Task directions: Return every line of the data that contains the string "START".

##### The data #####

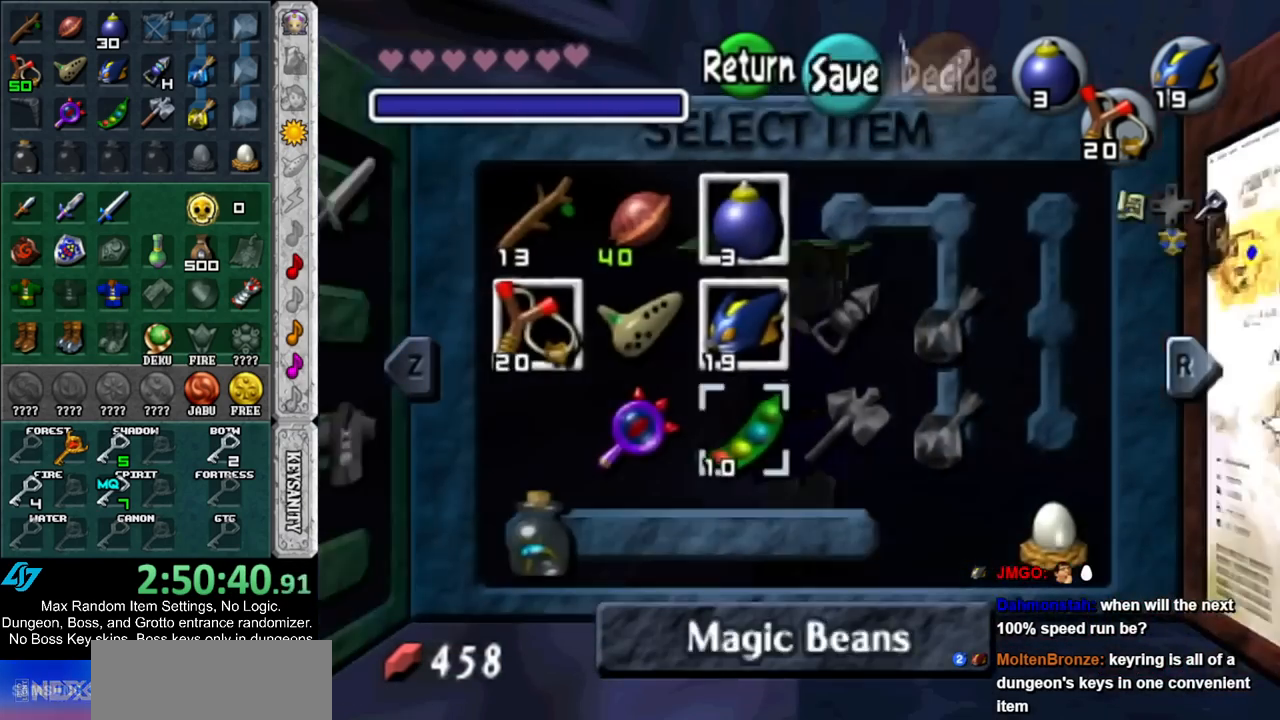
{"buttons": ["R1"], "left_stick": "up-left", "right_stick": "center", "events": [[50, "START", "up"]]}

#####
##### The data #####

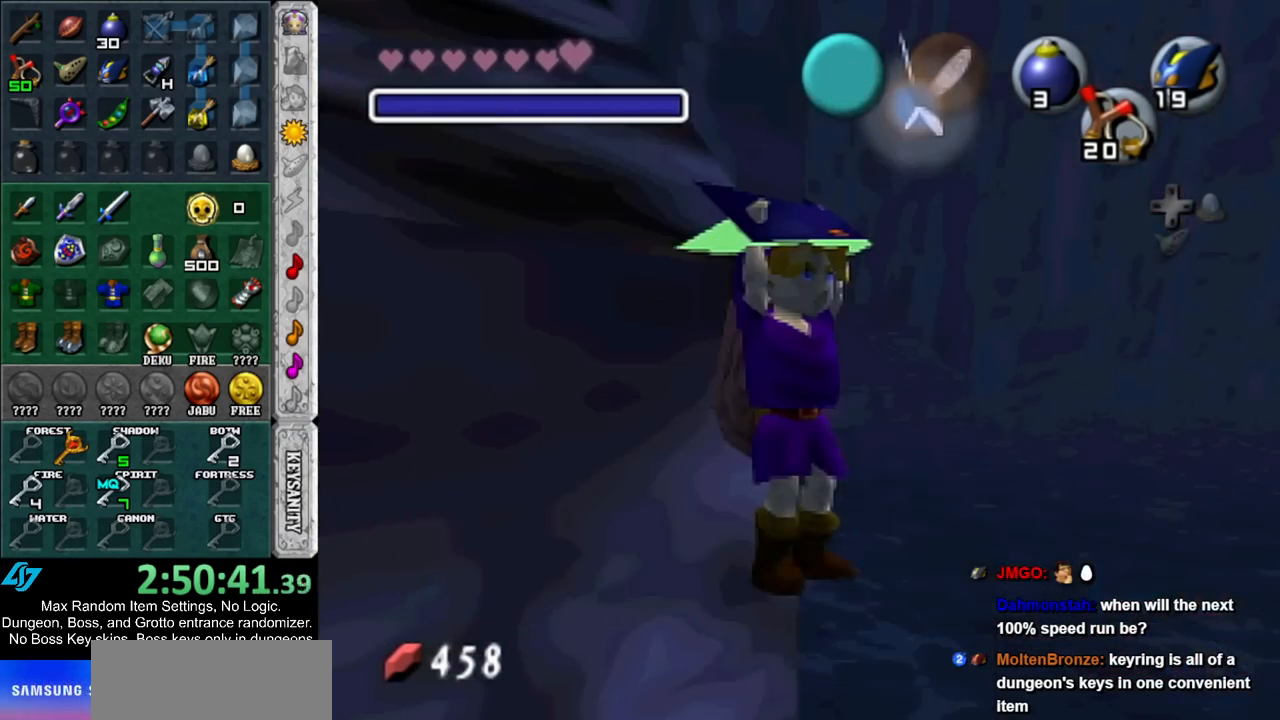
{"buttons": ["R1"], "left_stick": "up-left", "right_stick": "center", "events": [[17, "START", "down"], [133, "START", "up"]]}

#####
##### The data #####

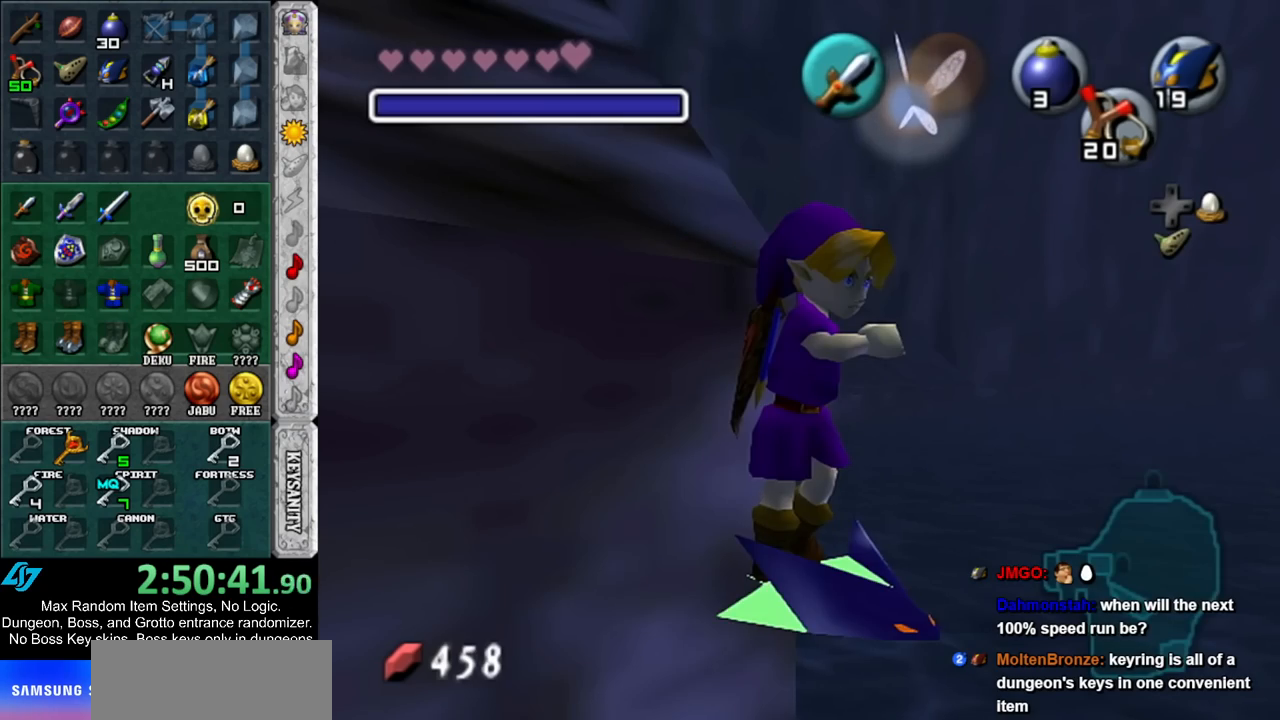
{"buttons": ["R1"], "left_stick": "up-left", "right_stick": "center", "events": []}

#####

Your response:
{"buttons": ["R1"], "left_stick": "up-left", "right_stick": "center", "events": [[50, "START", "up"]]}
{"buttons": ["R1"], "left_stick": "up-left", "right_stick": "center", "events": [[17, "START", "down"], [133, "START", "up"]]}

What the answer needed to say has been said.